Мэри Фиск знала, что Линч находился в среде, непривычной для него. Он режиссировал первый высокобюджетный голливудский фильм – непростое дело как на площадке, так и вне ее. «Первое время после нашей свадьбы Дэвид был Мистером Идеалом. Он не курил и не ругался, но Раффаелла была любительницей вечеринок. Однажды я позвонила ему, а они пил гимлеты с водкой, и это меня шокировало. Собралась большая компания, и думаю, он начал веселиться с ними. Ему нравился отель, где он жил, он постоянно работал и жил в пузыре».

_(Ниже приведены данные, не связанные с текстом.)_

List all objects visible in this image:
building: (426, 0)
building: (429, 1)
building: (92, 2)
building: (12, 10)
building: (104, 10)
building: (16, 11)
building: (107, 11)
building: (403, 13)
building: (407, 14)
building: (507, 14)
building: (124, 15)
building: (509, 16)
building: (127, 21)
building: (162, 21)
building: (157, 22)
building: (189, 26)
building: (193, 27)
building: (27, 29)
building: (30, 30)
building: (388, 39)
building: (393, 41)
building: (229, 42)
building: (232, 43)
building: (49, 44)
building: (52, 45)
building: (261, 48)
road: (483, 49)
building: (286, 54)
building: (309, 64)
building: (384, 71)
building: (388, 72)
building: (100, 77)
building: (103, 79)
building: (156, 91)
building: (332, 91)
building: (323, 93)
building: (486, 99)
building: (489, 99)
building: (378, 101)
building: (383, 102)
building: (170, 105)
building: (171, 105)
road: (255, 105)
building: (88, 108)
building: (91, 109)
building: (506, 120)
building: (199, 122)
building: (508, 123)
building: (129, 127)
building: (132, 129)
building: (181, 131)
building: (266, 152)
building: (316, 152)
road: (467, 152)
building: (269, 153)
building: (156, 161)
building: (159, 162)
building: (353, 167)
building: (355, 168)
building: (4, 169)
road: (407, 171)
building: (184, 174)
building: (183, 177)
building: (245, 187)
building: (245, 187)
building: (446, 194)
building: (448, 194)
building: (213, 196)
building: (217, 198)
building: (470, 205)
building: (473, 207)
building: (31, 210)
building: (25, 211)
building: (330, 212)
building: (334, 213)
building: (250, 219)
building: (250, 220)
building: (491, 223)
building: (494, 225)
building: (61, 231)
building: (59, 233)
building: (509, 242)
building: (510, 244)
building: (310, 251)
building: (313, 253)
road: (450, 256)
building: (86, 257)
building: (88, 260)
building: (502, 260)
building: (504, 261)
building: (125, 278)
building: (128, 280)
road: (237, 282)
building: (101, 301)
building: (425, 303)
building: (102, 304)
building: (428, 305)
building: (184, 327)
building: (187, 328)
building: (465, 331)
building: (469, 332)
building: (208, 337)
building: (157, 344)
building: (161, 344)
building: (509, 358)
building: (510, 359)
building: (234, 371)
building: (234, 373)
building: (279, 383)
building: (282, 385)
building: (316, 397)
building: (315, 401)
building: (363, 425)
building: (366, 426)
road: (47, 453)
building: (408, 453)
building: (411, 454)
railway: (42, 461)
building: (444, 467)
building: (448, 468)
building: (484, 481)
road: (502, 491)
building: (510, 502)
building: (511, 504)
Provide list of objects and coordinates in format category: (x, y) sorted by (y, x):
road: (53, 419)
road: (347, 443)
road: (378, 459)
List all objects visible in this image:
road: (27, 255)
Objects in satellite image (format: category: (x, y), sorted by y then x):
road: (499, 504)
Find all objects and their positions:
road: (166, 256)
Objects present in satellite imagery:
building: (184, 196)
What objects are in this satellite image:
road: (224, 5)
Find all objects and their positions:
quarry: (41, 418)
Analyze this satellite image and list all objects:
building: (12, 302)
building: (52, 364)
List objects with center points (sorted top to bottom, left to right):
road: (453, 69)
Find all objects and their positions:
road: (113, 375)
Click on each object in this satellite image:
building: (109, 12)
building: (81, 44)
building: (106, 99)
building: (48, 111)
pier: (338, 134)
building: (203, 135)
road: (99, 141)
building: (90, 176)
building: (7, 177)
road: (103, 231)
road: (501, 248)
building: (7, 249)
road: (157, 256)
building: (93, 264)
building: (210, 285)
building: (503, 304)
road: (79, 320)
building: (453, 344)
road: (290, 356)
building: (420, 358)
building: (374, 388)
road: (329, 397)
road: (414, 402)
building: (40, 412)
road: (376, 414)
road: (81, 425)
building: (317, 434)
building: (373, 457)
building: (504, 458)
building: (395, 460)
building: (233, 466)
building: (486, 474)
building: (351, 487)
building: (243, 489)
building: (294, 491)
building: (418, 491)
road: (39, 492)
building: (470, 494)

Мастер многозадачности, Линч постоянно делал несколько вещей одновременно, и в Мехико он создал новые наборы: «Собери курицу» и «Собери утку» (который не получился, так как фотография вышла размытой); инструкции по сборке курицы были написаны на английском и испанском. Во время работы над фильмом он успел поработать над комиксом из четырех фреймов «Самая злая собака на свете». На картинках изображена воющая собака на привязи, которая натягивает свою цепь. Комикс появлялся еженедельно в газете L. A. Reader, а затем на протяжении девяти лет в L. A. Weekly. Картинка не менялась, но каждый понедельник Линч придумывал новые надписи в облачках с репликами. «В основе юмора комикса лежит бедственное состояние людей – их вечное несчастье и недовольство», – объяснил Линч. «Юмор заключен в борьбе с невежеством, но я также считаю героическим то, как люди двигаются вперед несмотря на отчаяние, которое они часто чувствуют».